Power in Watts to Temperature

Shashank Singh 2

Joined May 9, 2018
1
How much cooling would a Peltier module provide in terms of temperature if its power consumption is 5W?

Thats the basic question I need to answer.
I figured the answer to thermo electric cooling per watt usage is not straightforward. Or is it?

Janis59

Joined Aug 21, 2017
742
No straight answer, but may guess in this way:
If efficiency of Peltier is ca 1...2% then read cool power (thermal power) will be ca 5*0,01=50 miliWatts.
Then, one might have a task to organize the box stay less power loss than Peltier itself.
If Peltier self-losses becomes dominant at dT=40-70 C for cheap one-stage devices and 110-120 C for rich end three-stage devices, then guess probably 60 C for Your case.
Then box losses must be N [W]=A(max)*(1/R)*dT/h(min) or 50 [mW]=A [m2] / h [m]*0,03 [W/m2*m] (given for foam polystyrene)*60 [C] the permissible thickness and area of schaum-wall may be easily calculated.
Other story is box content warming (sorry, cooling) time evaluation. As it seems 50 mW is not much. Apply the Q [J]=N [W] / t [sec]=c [J/kg]*m [kg]* dT [C] or Your case 0,05/t=4190*1*60 (figures here for 1 kg of water) so the whole summer probably be enough to cool that all down before the Daddy-Cool comes with the better cold.

WBahn

Joined Mar 31, 2012
24,581
How much cooling would a Peltier module provide in terms of temperature if its power consumption is 5W?

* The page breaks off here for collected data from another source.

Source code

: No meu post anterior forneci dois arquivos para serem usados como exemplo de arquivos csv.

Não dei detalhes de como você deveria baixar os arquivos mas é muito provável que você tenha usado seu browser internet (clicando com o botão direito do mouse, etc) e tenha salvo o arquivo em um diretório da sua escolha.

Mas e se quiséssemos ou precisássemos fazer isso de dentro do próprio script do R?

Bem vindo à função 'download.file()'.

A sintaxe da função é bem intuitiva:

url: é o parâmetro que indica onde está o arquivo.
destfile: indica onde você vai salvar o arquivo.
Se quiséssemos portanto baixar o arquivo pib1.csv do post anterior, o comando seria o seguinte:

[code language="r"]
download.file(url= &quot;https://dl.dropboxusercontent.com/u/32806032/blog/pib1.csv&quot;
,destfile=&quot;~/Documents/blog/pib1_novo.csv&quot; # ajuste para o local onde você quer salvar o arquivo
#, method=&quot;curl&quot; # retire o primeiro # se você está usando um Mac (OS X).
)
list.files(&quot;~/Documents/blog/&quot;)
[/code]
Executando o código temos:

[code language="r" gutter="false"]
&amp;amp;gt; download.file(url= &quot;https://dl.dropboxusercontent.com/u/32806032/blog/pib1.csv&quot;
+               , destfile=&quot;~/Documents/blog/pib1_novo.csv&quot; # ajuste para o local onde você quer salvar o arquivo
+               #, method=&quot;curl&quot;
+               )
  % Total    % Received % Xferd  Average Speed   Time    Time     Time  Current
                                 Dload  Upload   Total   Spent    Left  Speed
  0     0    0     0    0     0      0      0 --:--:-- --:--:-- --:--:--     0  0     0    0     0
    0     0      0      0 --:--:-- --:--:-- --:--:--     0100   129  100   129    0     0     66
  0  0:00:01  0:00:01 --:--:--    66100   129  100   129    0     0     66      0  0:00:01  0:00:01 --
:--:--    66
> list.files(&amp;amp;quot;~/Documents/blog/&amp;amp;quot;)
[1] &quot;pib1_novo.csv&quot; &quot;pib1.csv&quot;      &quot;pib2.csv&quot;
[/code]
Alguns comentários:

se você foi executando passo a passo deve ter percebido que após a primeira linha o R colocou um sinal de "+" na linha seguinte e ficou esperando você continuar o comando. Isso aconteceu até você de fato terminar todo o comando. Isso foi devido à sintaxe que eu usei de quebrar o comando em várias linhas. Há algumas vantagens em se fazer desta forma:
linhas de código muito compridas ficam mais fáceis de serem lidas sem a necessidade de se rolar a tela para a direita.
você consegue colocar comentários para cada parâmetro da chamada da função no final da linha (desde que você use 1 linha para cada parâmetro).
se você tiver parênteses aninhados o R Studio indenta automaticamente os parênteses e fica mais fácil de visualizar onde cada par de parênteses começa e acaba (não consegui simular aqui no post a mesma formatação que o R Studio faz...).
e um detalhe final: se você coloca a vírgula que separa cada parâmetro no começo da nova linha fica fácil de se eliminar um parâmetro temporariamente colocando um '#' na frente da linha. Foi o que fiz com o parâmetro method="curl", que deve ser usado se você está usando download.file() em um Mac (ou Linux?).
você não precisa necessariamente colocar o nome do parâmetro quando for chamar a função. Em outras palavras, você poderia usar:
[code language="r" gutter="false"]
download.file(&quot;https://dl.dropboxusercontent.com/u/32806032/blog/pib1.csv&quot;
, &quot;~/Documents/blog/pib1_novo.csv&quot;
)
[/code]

Thats the basic question I need to answer.
I figured the answer to thermo electric cooling per watt usage is not straightforward. Or is it?
Whatever it is cooling has a particular thermal conductivity to its surroundings. So let's say that what you are trying to cool is located in a box and the temperature inside the box is T1 and the temperature outside the box is T2. If T2 is higher than T1, then heat will move from outside the box to inside the box. The greater the difference, the greater the amount of heat energy will flow in the same amount of time. For many purposes we can reasonably model this linearly and say that

P = Q/T = C(T2-T1)

Q is the heat energy that flows in time T and C is the thermal conductivity between the inside and outside of the box.

P has units of power (energy per time) and so can be expressed in watts.

Now you mount your Peltier cooler on the box. Peltiers are like kitchen refrigerators, only far less efficient. For instance (using very rough, made up numbers), if it consumes 5W of electrical power, it might be able to move a few percent of that from the inside to the outside. Let's call it 2%. So that means that you are pulling heat out of the box at a rate of 100 mW. Now you go back to the equation above and determine what the temperature differential is that results in 100 mW of heat power flowing into the box from the surroundings.

Now, there's a really big and often overlooked caveat here. Because Peltier coolers are so inefficient, you are dumping heat into the surroundings at the rate of 5.1 W in order to move heat out of the box at the rate of 0.1 W. Unless you take care, that's going to heat up the outside of the box (i.e., raise T2). It's entirely possible, if you don't take care, that the inside of the box will actually heat up because of the rise in T2.